2: Elwood Reid: ‘Barkskins‘
This historical series is set in 17th century Canada where French colonists fight the British colonisers and everybody fights or at least exploits the Native Americans, the Mohawks and Iroquois, who are depicted as real people here, not as savages (although every character in this series is a savage of some sort) or as noble children of Mother Earth.
The best thing in this series is British actor David Thewlis (“Remus Lupin” my children alwas exclaim when they see him, while for me he will always stay Johnny Fletcher in Naked) who plays an excentric settler casting aside his Native American woman for an imported bride from France and
Kaniehtiio Horn, who plays the Native American woman, brooding and intimidating. I had never seen her before but saw her in Brandon Cronenbergs movie Possessor shortly after and hope to see her in many productions to come.
Barkskins is very atmospheric, a little soapy, which I like, very misanthropic, intelligent and engaging.
1: Tony McNamara: ‘The Great‘
This amazing production looks like a lavishly designed historical series but it isn’t really, although you could say it has the story right, if not the facts. The delightful Elle Fanning plays a character based on the Russian empress Catherine the Great who, with the help of some friends among the nobles in court overthrew her husband Peter III to make Russia great again.
Nicolas Hoult, who plays Beast in the X-Men movies, is Peter III-ish, a completely deranged despot whose idiosyncrasies costs many lives.
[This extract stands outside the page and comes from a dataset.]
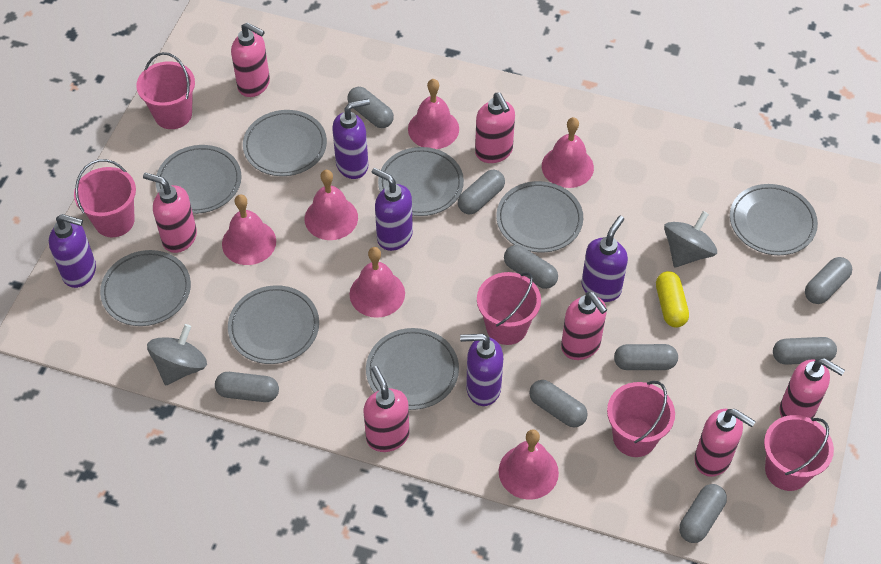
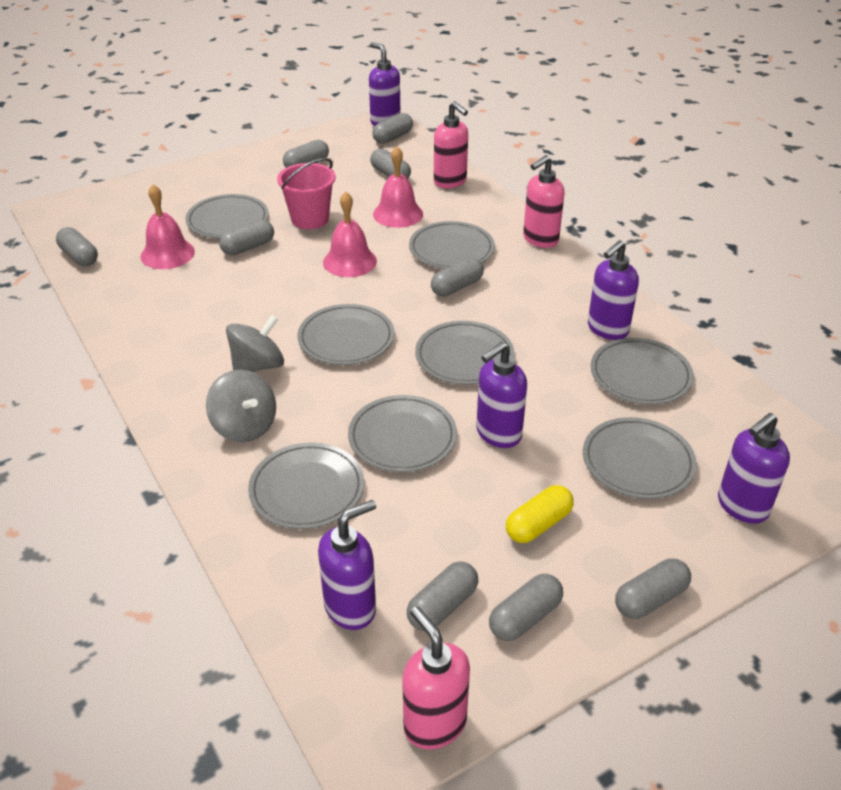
pink bell: 6 -> 3
pink bucket: 5 -> 1
pink soap dispenser: 7 -> 3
An oafish and cruel dictator without any morals, respected by no-one but feared by everyone. He is, however, very handsome, disarmingly charming and extremely funny, so a likeable character. Fanning arrives at court a naive virgin but within the space of two episodes has become a scheming strategist with grand visions of a new Russia. With the help of her chambermaid, her lover (appointed to her by her husband), a couple of nobles and eventually a general tired of having to wage his emperor’s absurdly senseless wars against Sweden she decides to murder the emperor to replace him, but first she (a Prussian) has to get to know Russia and make the Russian nobility love her, which is quite a task.
The Great is gorgeous to look at, very funny, engrossing, thrilling and unsettling at times. The characters are played by actors of all color (which was confusing to me at first, racist as I am; I even googled the Swedish ambassador to see if he really was a black man and felt a little daft) and with great talent and great comedic timing. A real treat!